42-latek z Pomiechowa, który rzucił wcześniej w policjantów butlą gazową, został na szczęście obezwładniony i nie zdołał zranić żadnego z mundurowych za pomocą siekiery. Akcja mundurowych z Nowego Dworu Mazowieckiego i antyterrorystów trwała w sumie kilka godzin. Mężczyzna zabarykadował się w jednym z bloków i nie miał zamiaru się poddać - wiadomo, że leczył się psychiatrycznie. Po przybyciu na miejsce policjantów rzucał w nich z okna kostką brukową, a po chwili zrobił to samo z butlą gazową, meblami i innymi przedmiotami.
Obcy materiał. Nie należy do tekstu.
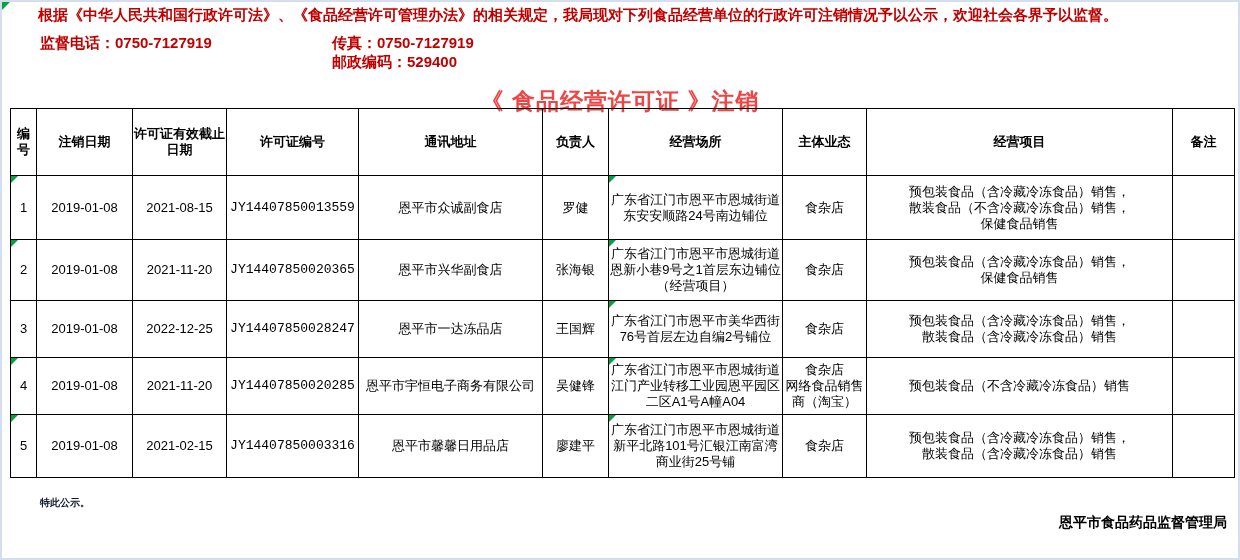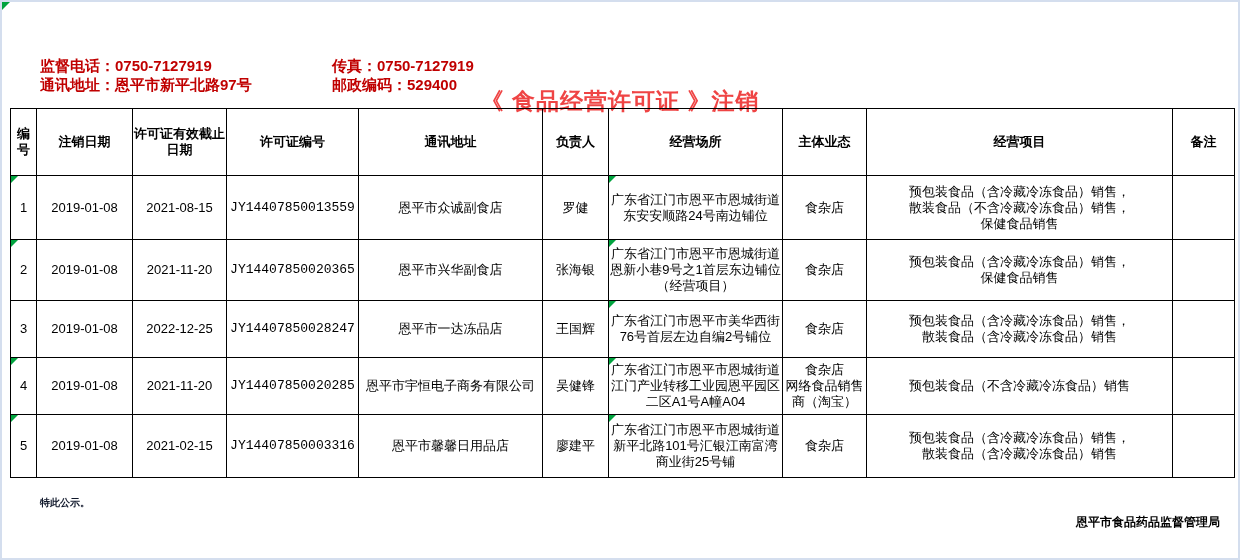"根据《中华人民共和国行政许可法》、《食品经营许可管理办法》的相关规定，我局现对下" div.notice { html: none -> <div>根据《中华人民共和国行政许可法》、《食品经营许可管理办法》的相关规定，我局现对下列食品经营单位的行政许可注销情况予以公示，欢迎社会各界予以监督。</div> }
Z mieszkania i klatki schodowej dolatywał ponadto zapach paliwa, które jak się później okazało, 42-latek przyniósł z garażu w kanistrach.
To nie wszystko.
Polecany artykuł:
Pod blokiem, gdzie zabarykadował się mężczyzna, pojawił się policyjny negocjator. Agresor nie miał jednak zamiaru z nim rozmawiać, co więcej, chciał go podpalić i polał go łatwopalną substancją. W momencie kiedy mężczyzna zaczął stwarzać realne zagrożenie dla życia i zdrowia swojego i innych oraz mienia znacznej wartości, do działania przystąpili antyterroryści z Warszawy. 42-latek, który zabarykadował się w mieszkaniu, trafił do szpitala. Do zdarzenia doszło w minionym tygodniu w Pomiechowie niedaleko Nowego Dworu Mazowieckiego.